Enfin les menstruations peuvent favoriser la macération et encourager ainsi la prolifération de bactéries.

 

Une infection urinaire dans le fond c’est quoi ?

Physiopathologie des infections urinaires

Il n’y a pas une infection urinaire mais des infections urinaires.

 

Tout d’abord revenons sur leur définition

Les infections urinaires font partie des infections bactériennes les plus fréquentes. Elles représentent un enjeu majeur de santé publique et concernent 150 à 250 millions de personnes par an à travers le monde (4), dont 4 à 6 millions en France (5).

Les infections urinaires correspondent à une inflammation qui peut toucher une ou plusieurs parties de l’appareil urinaire (reins, uretères, vessie, urètre). Elles sont occasionnées par une grande variété d’agents pathogènes, principalement des bactéries, dont la plus courante est Escherichia coli uropathogène ou UPEC (Uropathogenic Escherichia coli) (6)

 

Abordons maintenant la classification des infections urinaires.
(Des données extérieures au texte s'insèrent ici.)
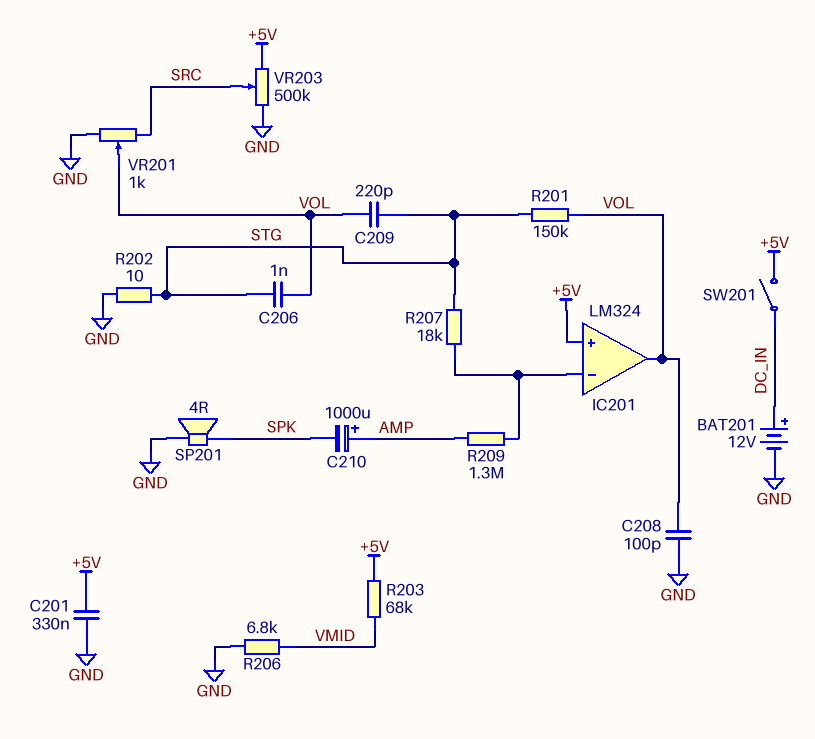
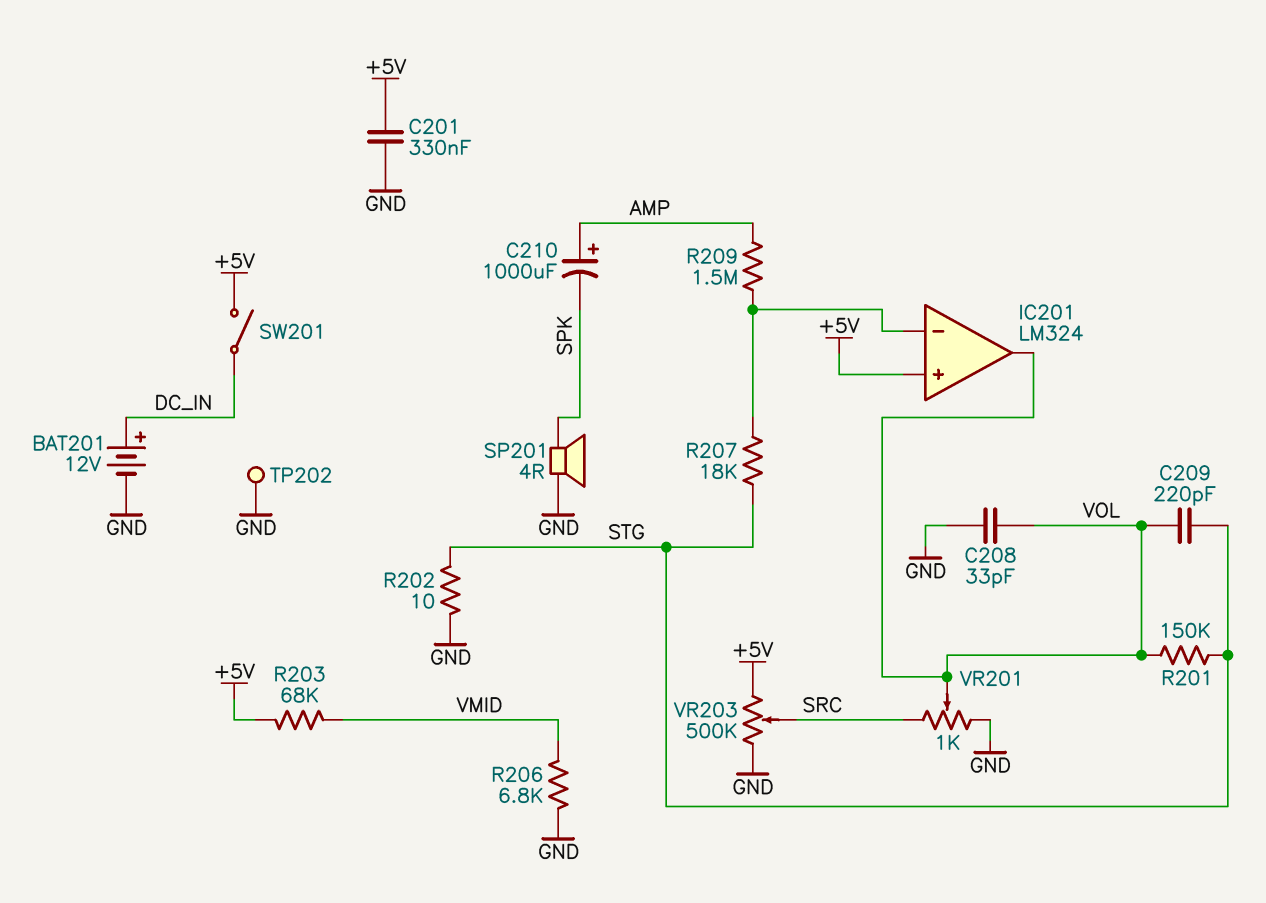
C206: 1nF (STG, VOL) -> none
C208: 100pF (GND, VOL) -> 33pF (GND, VOL)
R209: 1.3M (AMP, IC201/in-) -> 1.5M (AMP, IC201/in-)
TP202: none -> test point (GND)

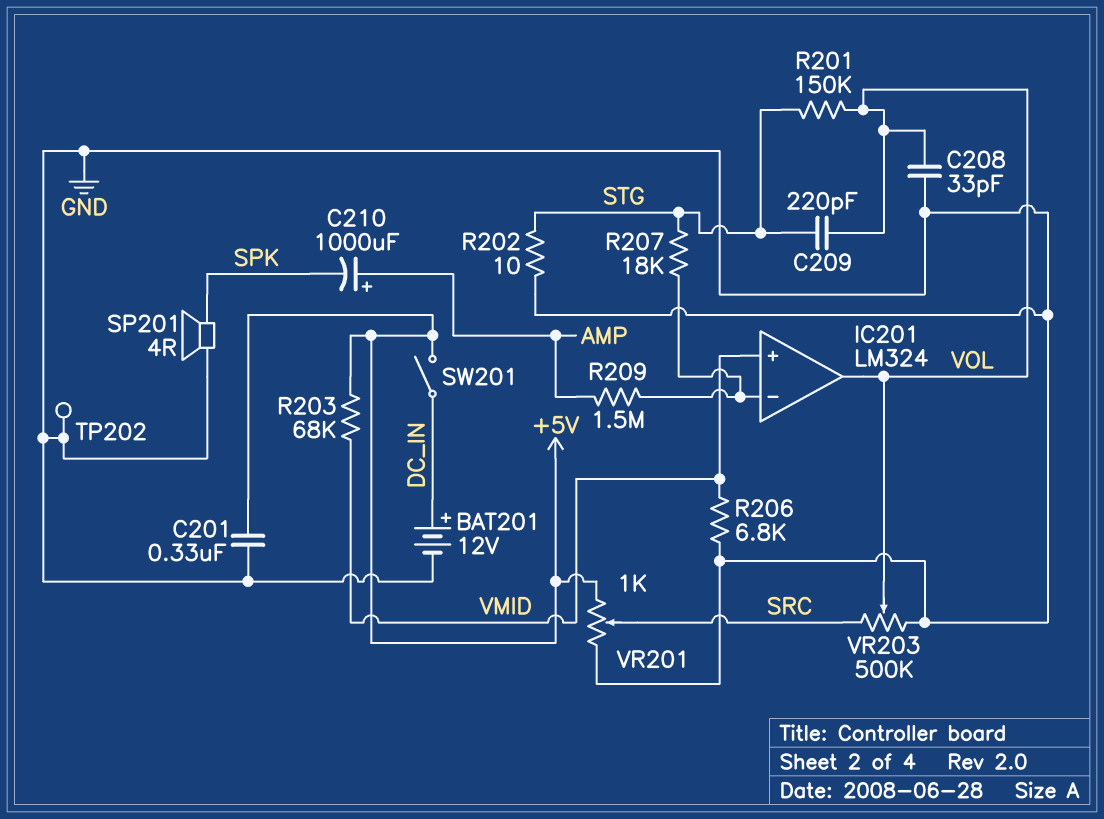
IC201 pin in+: +5V -> VMID
VR201: 1k (GND, SRC, wiper VOL) -> 1k (+5V, GND, wiper SRC)
VR203: 500k (+5V, GND, wiper SRC) -> 500k (GND, SRC, wiper VOL)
Cliniquement, dans le langage médical, les infections urinaires sont classées en deux grandes catégories :

– Les infections urinaires à risque de complication surviennent chez des individus avec des facteurs de risques qui compromettent le tractus urinaire ou les défenses de l’hôte.

– Les infections urinaires non compliquées affectent des individus qui sont en bonne santé en temps normal et qui n’ont pas d’anomalies structurales ou neurologiques du tractus urinaire.

 

Parmi les infections urinaires non compliquées, on distingue :

  • Les cystites : infections urinaires au niveau de la vessie avec des symptômes associés de douleurs et de brûlures mictionnelles, de douleur en particulier suprapubienne, de pollakiurie (mictions fréquentes), d’urgenturie (fuites urinaires par impériosité) et d’hématurie terminale (sang dans les urines).
  • Les pyélonéphrites : infections urinaires au niveau du rein caractérisées par des symptômes de cystite avec fièvre additionnelle, douleur lombaire aiguë, nausées et vomissements, douleur de l’angle costo-vertébral, syndrome septique.

On parle de bactéries asymptomatiques ou « colonisations urinaires » lorsque des bactéries sont mise en évidence en nombre significatif dans les urines, sans qu’il n’y ait de signe ou de symptôme d’infection urinaire. Elles surviennent très fréquemment et ne requièrent pas de traitement, sauf en cas de grossesse et en période péri- opératoire (avant une intervention chirurgicale par exemple).

Les infections urinaires deviennent récurrentes lorsque le nombre d’épisodes d’infections urinaires est égal ou supérieur à trois sur les 12 derniers mois, ou de deux dans les 6 derniers mois (7).

 

Comment savoir si j’ai une infection urinaire ?

Le diagnostic clinique d’une infection urinaire

La symptomatologie typique des infections urinaires non compliquées suffit à orienter le diagnostic clinique qui peut être confirmé par des examens complémentaires, tels que les bandelettes urinaires et l’examen cytobactériologique des urines (ECBU). Les bandelettes urinaires sont importantes, car elles ont une valeur prédictive négative qui permet d’écarter une cystite chez la femme (8).

Sources :

1. Foxman 2000
2. Foxman, 1990 ; Scholes et al.,2000 ; Gupta et Trauter, 2013 ; Geerlings, 2016
3. Schmiemann et al.,2010, cf. graphique ci-dessous)
4. Stamm et al., 2001 ; Mach et al., 2020
5. Lerolle et Lafaurie, 2015.
6. Flores-Mireles et al., 2015.
7. Hooton, 2012 ; Nielubowicz et Mobley, 2010
8. Bruyère et Boiteux, 2011 ; Simmerville et al., 2005 ; Chu et Lowder, 2015.